Giorgio Calabrese Arrivederci a un paroliere, e molto altro
1929 - 2016
C'è un titolo in questo saluto, un titolo tra i tanti belli che portano la sua firma e che sono la spina dorsale della vecchia canzone leggera italiana. Vecchia in senso affettuoso, va da sè. Ve ne sono altri, oltre ad Arrivederci, in cui lui ha messo le mani da solo o in compagnia, che letti uno dopo l'altro mettono i brividi: E se domani, Domani è un altro giorno, La pioggia di marzo, L’istrione. E altri ancora.
"Arrivederci, dammi la mano e sorridi, senza piangere" canto nella mia testa e penso non solo a Umberto Bindi che ha scritto con lui e che ha dato voce a una canzone meravigliosa, ma a tanta musica che scorre via. Scorre come il tempo, inesorabile. Penso a quando Morgan, in anni lontani in cui mi è capitato di girare con lui per le radio a promuovere l'attività dei Bluvertigo, suonava Arrivederci (e anche Non arrossire di Giorgio Gaber) su ogni pianola che trovasse sotto mano. E lo faceva molto tempo prima di incidere diversi classici italiani nei suoi due album "Songbook". In auto con i finestrini abbassati parlavamo di David Bowie e cantavamo le sue canzoni; poi davanti al microfono per parlare di sè, Morgan non dimenticava mai di dire quanto grande fosse l'eredità lasciata da certi uomini speciali che hanno fatto la nostra musica leggera. Conoscere Bowie e apprezzare e diffondere Gaber e Bindi è un bel modo per spiegare quanto siano importanti le canzoni, con il loro singolo valore, per chi segue la musica col cuore senza curarsi troppo degli steccati. Ci si ficcano nella testa e nell'anima le canzoni, e non ci lasciano più.

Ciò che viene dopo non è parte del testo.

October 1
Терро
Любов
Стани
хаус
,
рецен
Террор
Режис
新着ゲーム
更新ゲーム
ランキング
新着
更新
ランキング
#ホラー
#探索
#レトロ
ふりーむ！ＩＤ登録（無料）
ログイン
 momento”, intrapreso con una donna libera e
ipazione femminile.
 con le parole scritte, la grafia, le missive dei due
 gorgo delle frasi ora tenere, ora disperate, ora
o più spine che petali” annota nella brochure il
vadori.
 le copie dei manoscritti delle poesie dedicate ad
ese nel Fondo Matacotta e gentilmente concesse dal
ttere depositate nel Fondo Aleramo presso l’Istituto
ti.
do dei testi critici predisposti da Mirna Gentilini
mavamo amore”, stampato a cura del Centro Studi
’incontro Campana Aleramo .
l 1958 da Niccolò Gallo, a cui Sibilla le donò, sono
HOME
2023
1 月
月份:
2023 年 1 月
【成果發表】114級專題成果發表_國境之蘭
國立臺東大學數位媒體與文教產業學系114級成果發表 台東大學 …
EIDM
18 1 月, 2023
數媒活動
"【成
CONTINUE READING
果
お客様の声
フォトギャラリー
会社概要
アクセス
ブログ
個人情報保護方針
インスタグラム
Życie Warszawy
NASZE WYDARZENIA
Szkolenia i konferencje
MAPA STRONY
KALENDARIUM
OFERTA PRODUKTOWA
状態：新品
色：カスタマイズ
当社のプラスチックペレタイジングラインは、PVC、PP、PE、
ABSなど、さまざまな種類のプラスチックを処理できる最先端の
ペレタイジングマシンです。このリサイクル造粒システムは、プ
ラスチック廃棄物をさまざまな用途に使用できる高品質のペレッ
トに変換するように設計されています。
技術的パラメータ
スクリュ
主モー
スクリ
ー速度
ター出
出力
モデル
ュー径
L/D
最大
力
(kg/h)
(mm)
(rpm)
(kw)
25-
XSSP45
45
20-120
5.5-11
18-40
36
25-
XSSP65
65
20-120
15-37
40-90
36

Avevo conosciuto Giorgio Calabrese durante una Domenica In di un milione di anni fa. Lui era tra gli autori, insieme a quell'altro grande maestro che è Ugo Gregoretti. Io imparavo qualcosa. Da allora l'ho incontrato molte volte in quello che gli americani chiamerebbero TV District, ovvero le vie della televisione, tutte raccolte in un quadrilatero, a Roma, tra Viale Carso, Via Oslavia, Viale Mazzini e Via Pasubio. Lo si poteva vedere spesso al ristorante Delle Vittorie, due sale che hanno da un bel po' lasciato la loro storia a un locale più alla moda ma privo di fascino. Aveva scritto per Mina, Luigi Tenco e Charles Aznavour ma aveva una parola e un sorriso per tutti. Sempre. Era di una semplicità e di una bellezza d'animo disarmanti. Un giorno, mentre stavo completando un libro scritto con Sergio Bardotti che prendeva in prestito un titolo di Sergio Endrigo (e Bardotti), "Canzone per te", ebbi la necessità di disturbarlo. Accadeva almeno dieci anni, se non di più, dopo quella volta che avevamo lavorato insieme.
Mi ripresentai, gli dissi che la scomparsa di Sergio stava rendendo un po' complicata la chiusura del libro e che avevo qualcosa da chiedergli. Poche informazioni su alcuni racconti che Bardotti mi aveva fatto e che erano rimasti incompleti. "Vediamoci al Delle Vittorie", mi disse, senza nemmeno lasciarmi finire. Non avevo sonno questa notte (31 Marzo 2016), qualcosa mi agitava. Mi sono alzato per bere. Ho fatto per spegnere il computer che era rimasto acceso e ho aperto Facebook, per un'occhiata. Vi ho trovato un post di Leonardo de Amicis, uomo di musica, su Calabrese, meglio, sulla morte di Calabrese. Con un ricordo che mi ha strizzato il cuore e mi ha fatto subito sorridere: quando ci incontravamo al Delle Vittorie dicevo “…Buongiorno Maestro”, mi rispondeva ironico “…Maestro ci sarà lei”. Eccomi qui, in silenzio, a piangere un'altra bella persona, un altro patrimonio della musica che ci lascia, in questo 2016 che davvero si vorrebbe riavviare da zero per cambiargli alcune virgole. Giorgio Calabrese non stava bene da tempo e viaggiava verso i Novant'anni, spesi facendo del bene. Grazie per le belle canzoni, grazie per quei dieci minuti che mi sono stati utili, grazie per avermi insegnato senza saperlo l'importanza delle virgole e dei silenzi.